In the most recent project with WADA and the Institute of Biochemistry at the German Sport University Cologne, the results of which were presented in December, specially trained computer algorithms were able to detect other forms of manipulation beyond those normally associated with conventional doping violations. ‘Our system is able to detect when urine samples have been switched,’ says Maaß. This type of fraud, which involves swapping a ‘dirty’ urine sample from a doped athlete for a ‘clean’ one, is extremely difficult for doping investigators to detect and relies on complex lab analyses. When a deep-learning training strategy is adopted, the Saarbrücken model is able to recognize the typical patterns in this type of manipulation. ‘The sensitivity of our methods is already very high, as is its specificity, but we can improve it even further.
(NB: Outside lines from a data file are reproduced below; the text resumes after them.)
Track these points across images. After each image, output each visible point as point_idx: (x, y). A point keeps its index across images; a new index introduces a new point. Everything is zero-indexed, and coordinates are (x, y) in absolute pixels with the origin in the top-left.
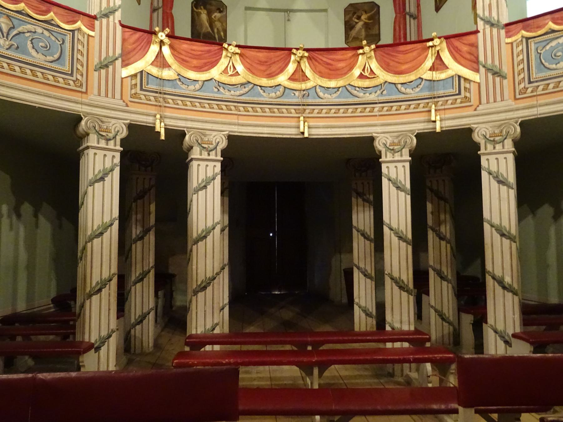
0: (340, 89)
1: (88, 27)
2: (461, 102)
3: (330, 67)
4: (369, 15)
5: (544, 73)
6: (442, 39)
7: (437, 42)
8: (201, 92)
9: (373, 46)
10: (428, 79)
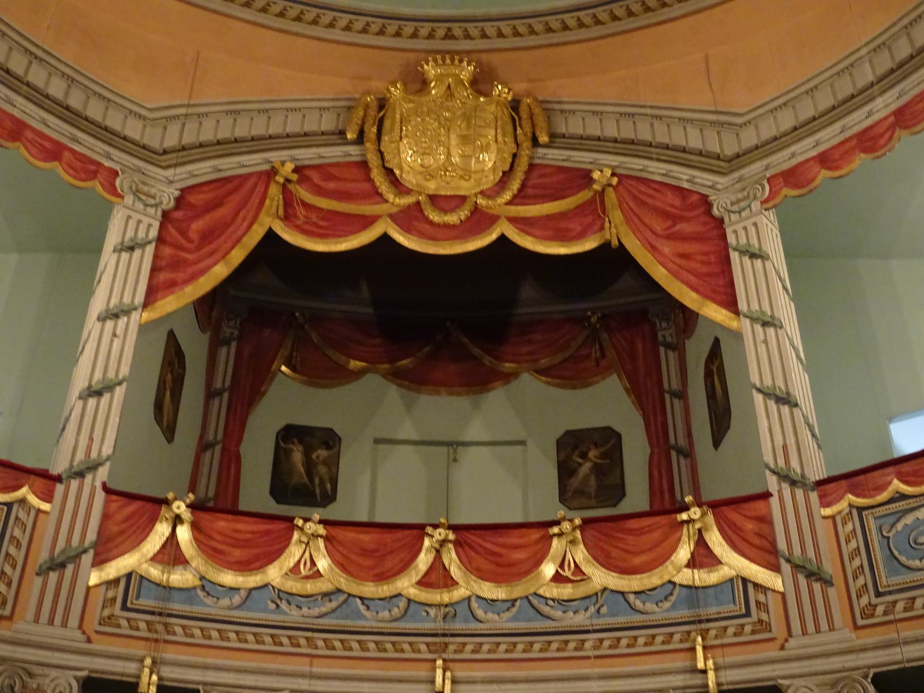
0: (518, 603)
1: (41, 495)
2: (753, 632)
3: (499, 559)
4: (603, 449)
5: (902, 577)
6: (705, 508)
7: (695, 512)
8: (243, 610)
9: (578, 522)
10: (685, 583)
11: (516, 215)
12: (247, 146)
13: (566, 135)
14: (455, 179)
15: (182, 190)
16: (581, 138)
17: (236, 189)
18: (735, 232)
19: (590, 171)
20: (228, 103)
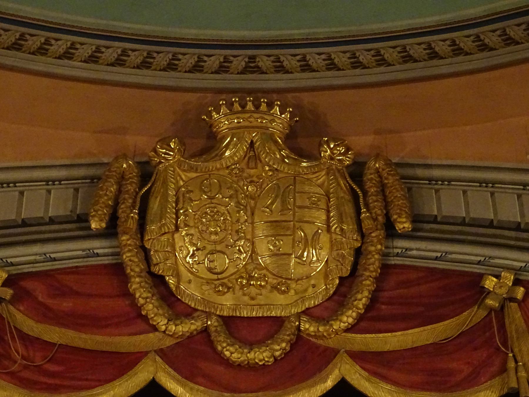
11: (364, 349)
14: (264, 291)
16: (463, 223)
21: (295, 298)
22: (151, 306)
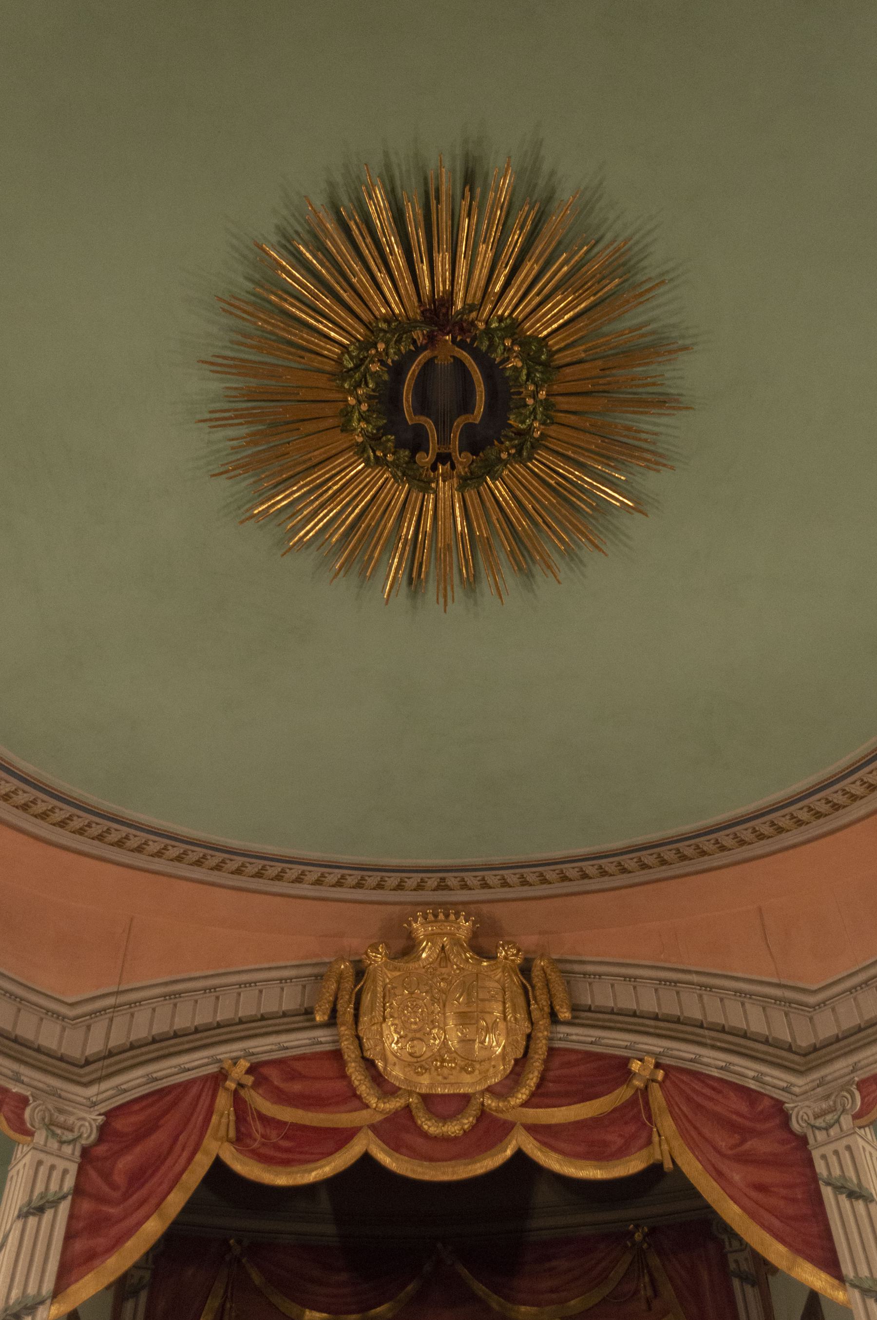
11: (536, 1122)
12: (188, 1042)
13: (593, 1008)
14: (454, 1072)
15: (108, 1114)
16: (612, 1012)
17: (174, 1104)
18: (824, 1157)
19: (625, 1062)
20: (166, 984)
21: (479, 1077)
22: (364, 1087)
This leads us to think that AI methods can be used as an effective tool to support anti-doping investigations,’ says Maaß, who now wants to deepen the collaboration with WADA and the German Sport University Cologne.
Wolfgang Maaß is currently working to enhance cross-border anti-doping research by establishing a German-French network whose focus will be on driving the use of artificial intelligence methods in the fight against performance-enhancing substances. Network participants include the French anti-doping laboratory in Paris (Laboratoire AntiDopage Français, LADF, Université Paris-Saclay), the National Institute for Research in Digital Science and Technology (INRIA - Institut national de recherche en informatique et en automatique), the German Sport University Cologne, Maaß’s own department at Saarland University and his ‘Smart Service Engineering’ research group at the German Research Center for Artificial Intelligence (DFKI).